Another source that can reveal information about installed applications on the system being investigated is given below.

Viewing the content of the log file highlighted above revealed the following interesting information. The following remote access tools (tigervnc-viewer, nfs-server) were installed after the compromise (2019-09-07 22:48:19) to move within the network and upload malicious files.

Also, I would like to translate the time range of the attack to a list of all modified files on the attacker's system.

find /mnt/analysis/ -newermt "2019-09-06 22:45:23" -not -newermt "2019-09-30 13:02:53" > /media/sf_kali_shared/modified.txt 

Accessing /mnt and NFS

Below are files related to other artifacts we have hitherto encountered, including Metasploit, VNC, FTP, and so on. They seem to be hidden.

Let us investigate the hidden files associated with the Metasploit Framework. Below is the content of the hidden directory.

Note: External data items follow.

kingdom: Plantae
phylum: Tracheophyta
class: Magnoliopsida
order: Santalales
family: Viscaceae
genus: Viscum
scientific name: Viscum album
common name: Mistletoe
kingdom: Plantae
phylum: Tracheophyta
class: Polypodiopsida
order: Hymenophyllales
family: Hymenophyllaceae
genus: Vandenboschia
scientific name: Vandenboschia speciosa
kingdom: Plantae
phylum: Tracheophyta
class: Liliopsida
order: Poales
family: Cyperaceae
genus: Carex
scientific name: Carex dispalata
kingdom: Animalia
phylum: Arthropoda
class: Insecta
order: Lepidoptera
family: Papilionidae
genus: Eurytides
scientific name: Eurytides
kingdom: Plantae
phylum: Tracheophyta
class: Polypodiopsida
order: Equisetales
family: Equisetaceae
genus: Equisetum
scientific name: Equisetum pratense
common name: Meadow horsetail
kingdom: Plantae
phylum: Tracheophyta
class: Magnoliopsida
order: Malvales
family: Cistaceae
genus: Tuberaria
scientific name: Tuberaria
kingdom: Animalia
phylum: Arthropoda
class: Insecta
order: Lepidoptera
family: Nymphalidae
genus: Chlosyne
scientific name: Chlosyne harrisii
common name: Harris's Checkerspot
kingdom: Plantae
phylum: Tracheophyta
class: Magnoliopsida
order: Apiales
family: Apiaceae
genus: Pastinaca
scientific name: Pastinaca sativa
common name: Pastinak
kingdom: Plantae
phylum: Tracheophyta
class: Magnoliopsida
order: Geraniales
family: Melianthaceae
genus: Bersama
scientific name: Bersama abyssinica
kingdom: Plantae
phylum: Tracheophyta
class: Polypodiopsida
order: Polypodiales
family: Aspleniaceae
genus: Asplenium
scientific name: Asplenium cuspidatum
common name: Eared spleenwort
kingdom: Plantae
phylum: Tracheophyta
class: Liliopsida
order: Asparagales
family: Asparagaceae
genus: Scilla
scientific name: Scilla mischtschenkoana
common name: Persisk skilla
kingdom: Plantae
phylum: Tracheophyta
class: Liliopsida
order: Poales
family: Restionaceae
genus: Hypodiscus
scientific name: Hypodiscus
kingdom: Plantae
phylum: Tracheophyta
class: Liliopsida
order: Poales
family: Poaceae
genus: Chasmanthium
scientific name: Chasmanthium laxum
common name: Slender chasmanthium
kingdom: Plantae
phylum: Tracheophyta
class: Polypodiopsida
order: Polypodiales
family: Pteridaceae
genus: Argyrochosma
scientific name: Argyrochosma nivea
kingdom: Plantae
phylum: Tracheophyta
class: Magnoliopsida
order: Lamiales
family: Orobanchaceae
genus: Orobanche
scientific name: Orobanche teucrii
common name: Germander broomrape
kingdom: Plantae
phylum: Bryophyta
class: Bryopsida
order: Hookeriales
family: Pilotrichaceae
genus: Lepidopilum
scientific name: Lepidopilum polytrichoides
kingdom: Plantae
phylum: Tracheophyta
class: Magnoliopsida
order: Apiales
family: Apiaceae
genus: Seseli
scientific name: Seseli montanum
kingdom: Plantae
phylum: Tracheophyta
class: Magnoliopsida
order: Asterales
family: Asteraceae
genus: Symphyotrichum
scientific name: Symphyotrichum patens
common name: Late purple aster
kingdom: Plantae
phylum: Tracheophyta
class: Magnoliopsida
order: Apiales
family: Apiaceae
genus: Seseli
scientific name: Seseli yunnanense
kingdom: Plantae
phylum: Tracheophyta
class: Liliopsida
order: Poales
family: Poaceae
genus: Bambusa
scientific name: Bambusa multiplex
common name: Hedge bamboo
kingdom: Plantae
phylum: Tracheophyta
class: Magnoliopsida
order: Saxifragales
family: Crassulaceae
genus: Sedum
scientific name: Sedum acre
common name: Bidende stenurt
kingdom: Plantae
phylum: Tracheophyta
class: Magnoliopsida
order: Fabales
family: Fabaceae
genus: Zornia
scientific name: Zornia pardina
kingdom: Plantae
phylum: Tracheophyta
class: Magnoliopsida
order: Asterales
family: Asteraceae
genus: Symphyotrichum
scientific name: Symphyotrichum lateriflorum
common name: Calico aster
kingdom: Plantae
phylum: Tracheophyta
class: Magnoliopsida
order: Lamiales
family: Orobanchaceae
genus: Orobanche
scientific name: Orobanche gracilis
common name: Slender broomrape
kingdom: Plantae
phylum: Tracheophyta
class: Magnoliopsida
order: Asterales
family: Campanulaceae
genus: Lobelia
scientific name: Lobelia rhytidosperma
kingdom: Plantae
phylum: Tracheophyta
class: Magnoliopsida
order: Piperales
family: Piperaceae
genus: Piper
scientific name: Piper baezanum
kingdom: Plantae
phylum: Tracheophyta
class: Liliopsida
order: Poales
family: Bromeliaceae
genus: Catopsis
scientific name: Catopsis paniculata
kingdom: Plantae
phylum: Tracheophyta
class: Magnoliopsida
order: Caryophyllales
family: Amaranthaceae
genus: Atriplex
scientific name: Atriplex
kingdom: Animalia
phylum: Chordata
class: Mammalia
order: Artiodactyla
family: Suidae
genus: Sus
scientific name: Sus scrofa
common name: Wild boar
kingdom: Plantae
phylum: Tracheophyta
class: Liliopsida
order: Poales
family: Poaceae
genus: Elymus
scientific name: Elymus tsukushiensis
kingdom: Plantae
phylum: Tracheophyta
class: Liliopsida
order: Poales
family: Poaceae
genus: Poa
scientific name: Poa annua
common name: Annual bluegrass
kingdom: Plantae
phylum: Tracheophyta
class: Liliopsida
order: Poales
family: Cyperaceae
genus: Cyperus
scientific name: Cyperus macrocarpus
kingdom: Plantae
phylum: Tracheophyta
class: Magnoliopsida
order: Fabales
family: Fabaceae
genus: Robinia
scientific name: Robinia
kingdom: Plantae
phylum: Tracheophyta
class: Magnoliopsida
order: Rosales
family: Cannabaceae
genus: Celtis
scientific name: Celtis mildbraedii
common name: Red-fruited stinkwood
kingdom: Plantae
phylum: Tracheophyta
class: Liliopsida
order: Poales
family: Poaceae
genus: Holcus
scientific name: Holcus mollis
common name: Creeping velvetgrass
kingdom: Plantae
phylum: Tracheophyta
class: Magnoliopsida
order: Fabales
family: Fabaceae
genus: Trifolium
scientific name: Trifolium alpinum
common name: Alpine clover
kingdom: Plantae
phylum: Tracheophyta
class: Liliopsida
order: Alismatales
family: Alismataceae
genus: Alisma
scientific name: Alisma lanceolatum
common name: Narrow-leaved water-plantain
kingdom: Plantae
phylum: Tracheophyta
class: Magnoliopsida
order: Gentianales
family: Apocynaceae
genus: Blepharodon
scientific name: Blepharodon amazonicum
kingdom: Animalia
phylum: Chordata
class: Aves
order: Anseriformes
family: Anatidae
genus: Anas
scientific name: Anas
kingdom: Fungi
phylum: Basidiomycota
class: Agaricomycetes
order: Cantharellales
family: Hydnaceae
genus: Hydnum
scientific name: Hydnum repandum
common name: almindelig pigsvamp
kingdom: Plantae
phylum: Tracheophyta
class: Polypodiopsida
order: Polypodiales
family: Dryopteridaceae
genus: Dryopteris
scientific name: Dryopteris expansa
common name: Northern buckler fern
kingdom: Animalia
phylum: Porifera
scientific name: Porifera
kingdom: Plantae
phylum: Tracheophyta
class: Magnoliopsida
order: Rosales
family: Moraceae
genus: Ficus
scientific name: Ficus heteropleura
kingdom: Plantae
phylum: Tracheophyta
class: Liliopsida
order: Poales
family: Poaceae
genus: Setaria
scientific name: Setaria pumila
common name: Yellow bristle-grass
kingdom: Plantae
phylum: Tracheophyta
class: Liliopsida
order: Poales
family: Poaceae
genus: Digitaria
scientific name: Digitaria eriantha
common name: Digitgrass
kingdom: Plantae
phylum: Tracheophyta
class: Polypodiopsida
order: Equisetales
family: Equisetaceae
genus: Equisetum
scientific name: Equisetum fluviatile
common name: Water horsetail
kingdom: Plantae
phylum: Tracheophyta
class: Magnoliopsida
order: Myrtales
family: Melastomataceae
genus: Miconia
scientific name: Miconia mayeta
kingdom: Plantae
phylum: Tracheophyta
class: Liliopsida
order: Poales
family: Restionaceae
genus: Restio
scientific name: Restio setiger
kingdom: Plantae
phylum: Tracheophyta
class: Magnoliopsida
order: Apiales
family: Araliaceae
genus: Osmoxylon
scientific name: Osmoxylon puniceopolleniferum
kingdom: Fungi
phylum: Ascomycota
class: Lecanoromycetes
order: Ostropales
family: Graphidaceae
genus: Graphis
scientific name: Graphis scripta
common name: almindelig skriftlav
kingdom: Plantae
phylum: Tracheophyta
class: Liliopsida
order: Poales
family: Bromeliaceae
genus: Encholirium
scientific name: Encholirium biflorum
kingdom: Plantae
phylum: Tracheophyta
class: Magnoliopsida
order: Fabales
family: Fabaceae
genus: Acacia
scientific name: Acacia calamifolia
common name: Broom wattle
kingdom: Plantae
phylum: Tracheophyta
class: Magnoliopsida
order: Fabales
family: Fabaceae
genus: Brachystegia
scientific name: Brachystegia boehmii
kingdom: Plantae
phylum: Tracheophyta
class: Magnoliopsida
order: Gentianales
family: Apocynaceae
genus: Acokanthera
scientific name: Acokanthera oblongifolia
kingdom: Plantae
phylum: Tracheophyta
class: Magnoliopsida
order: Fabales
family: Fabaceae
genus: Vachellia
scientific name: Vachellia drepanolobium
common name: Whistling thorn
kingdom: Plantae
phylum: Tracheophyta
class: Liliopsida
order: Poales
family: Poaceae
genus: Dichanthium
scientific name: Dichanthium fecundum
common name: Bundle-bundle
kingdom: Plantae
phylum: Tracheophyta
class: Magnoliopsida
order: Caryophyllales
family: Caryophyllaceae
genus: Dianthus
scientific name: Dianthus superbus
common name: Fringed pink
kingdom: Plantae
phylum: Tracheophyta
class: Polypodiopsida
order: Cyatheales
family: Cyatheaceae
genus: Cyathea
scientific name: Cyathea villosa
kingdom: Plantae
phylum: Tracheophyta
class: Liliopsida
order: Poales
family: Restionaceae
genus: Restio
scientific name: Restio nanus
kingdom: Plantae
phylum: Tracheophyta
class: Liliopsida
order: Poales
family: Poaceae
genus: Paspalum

The target computer's IP address and the different exploits the attacker tried were revealed by viewing the /.msf4/history file. 

The exploits include the following:

• CVE-2011-2523: vsftpd 2.3.4 - Backdoor Command Execution Vulnerability
• CVE-2007-2447: Remote Command Injection Vulnerability - Samba usermap_ script
• CVE-2010-2075: UnrealIRCd 3.2.8.1 Command Execution Vulnerability
• CVE-2010-0094 -  Java Runtime Environment Vulnerability

The /.ms4/logs/framework.log file when viewed showed the following. It is clear from the output displayed below that the exploits were unsuccessful.

Let us investigate the hidden files associated with the TigerVNC. Viewing the TigerVNC configuration file reveals the IP address of the victim's server.

Let us investigate the history of commands entered by the attacker.

The attacker in an effort to cover his tracks cleared the bash history and system journal. However, evidence of his activities could still be found in the system.